*Goal A:*
Answer these questions using the excerpt on the Commission's findings under N.C.G.S. § 62-79(a):
(i) What does N.C.G.S. § 62-79(a) require the Commission to find?
(ii) Under which predecessor statute was State ex rel. Utilities Comm. v. Haywood Electric Membership Corp. decided?
(iii) In what year was State ex rel. Utilities Comm. v. Conservation Council of North Carolina decided?

*Excerpted passage:*
· · · ·

N.C.G.S. § 62-79(a) requires the Commission "to find all facts essential to a determination of the question at issue." State ex rel. Utilities Comm. v. Haywood Electric Membership Corp., 260 N.C. 59, 64, 131 S.E.2d 865, 868 (1963) (decided under predecessor statute N.C.G.S. § 62-26.3). The Commission, however, is not required to comment on "every single fact or item of evidence presented by the parties." State ex rel. Utilities Comm. v. Nantahala Power & Light Co., 313 N.C. 614, 745, 332 S.E.2d 397, 474 (1985), rev'd on other grounds, 476 U.S. 953, 106 S.Ct. 2349, 90 L.Ed.2d 943 (1986).

The purpose of the findings required by G.S. § 62-79(a) is to provide the reviewing court with sufficient information to allow it to determine the controverted questions presented in the proceedings.... The Commission's summary of the appellant's argument and its rejection of the same is sufficient to enable the reviewing court to ascertain the controverted questions presented in the proceeding. That is all that G.S. § 62-79 requires.

State ex rel. Utilities Comm. v. Conservation Council of North Carolina, 312 N.C. 59, 62, 320 S.E.2d 679, 682 (1984).

· · · ·

*Supplied information:*
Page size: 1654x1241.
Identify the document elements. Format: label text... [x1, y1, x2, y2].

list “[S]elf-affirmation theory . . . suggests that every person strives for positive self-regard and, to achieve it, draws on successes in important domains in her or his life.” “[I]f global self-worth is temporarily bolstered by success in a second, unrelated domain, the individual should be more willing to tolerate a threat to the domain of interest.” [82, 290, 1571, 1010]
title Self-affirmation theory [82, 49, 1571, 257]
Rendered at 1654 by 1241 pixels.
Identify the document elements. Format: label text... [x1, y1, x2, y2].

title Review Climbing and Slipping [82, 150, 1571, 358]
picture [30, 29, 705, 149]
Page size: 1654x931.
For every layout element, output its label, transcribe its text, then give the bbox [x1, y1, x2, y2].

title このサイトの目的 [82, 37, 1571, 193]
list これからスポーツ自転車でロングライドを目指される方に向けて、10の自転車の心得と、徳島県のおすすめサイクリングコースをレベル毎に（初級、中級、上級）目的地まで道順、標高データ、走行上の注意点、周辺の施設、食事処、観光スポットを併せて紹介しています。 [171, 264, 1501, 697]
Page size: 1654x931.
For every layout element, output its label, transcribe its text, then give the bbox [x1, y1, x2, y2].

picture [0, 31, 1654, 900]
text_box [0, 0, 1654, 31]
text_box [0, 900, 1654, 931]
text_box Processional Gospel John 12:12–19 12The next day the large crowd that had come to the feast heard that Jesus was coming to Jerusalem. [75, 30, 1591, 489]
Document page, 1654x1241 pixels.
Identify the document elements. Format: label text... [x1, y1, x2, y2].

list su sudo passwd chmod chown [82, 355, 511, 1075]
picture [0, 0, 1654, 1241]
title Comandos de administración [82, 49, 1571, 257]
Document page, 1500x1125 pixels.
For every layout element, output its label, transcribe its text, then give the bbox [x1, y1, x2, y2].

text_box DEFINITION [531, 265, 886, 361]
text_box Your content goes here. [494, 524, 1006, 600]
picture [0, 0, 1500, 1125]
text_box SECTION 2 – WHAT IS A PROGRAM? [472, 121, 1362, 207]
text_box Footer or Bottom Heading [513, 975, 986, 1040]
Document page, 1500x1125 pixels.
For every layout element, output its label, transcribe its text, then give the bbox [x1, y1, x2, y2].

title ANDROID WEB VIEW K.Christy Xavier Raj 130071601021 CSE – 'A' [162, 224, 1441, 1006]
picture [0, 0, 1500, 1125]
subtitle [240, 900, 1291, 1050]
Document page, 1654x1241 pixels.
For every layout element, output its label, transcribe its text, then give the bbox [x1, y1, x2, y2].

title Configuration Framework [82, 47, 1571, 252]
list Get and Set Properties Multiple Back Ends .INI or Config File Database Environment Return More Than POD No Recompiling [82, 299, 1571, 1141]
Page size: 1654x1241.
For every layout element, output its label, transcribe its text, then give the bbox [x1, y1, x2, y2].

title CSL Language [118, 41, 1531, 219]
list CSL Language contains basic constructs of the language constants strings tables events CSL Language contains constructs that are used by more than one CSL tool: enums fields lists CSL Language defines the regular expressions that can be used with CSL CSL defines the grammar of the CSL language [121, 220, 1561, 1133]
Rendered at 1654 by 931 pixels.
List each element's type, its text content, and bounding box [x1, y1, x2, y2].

· · · ·

*Goal B:* Convert the records into a numbered list, starting with their first line and going on through the line containing "picture [30, 29, 705, 149]", and leave out blank lines.

*Complete output A:*
(i) All facts essential to a determination of the question at issue.
(ii) N.C.G.S. § 62-26.3.
(iii) 1984.

*Complete output B:*
1. Page size: 1654x1241.
2. Identify the document elements. Format: label text... [x1, y1, x2, y2].
3. list “[S]elf-affirmation theory . . . suggests that every person strives for positive self-regard and, to achieve it, draws on successes in important domains in her or his life.” “[I]f global self-worth is temporarily bolstered by success in a second, unrelated domain, the individual should be more willing to tolerate a threat to the domain of interest.” [82, 290, 1571, 1010]
4. title Self-affirmation theory [82, 49, 1571, 257]
5. Rendered at 1654 by 1241 pixels.
6. Identify the document elements. Format: label text... [x1, y1, x2, y2].
7. title Review Climbing and Slipping [82, 150, 1571, 358]
8. picture [30, 29, 705, 149]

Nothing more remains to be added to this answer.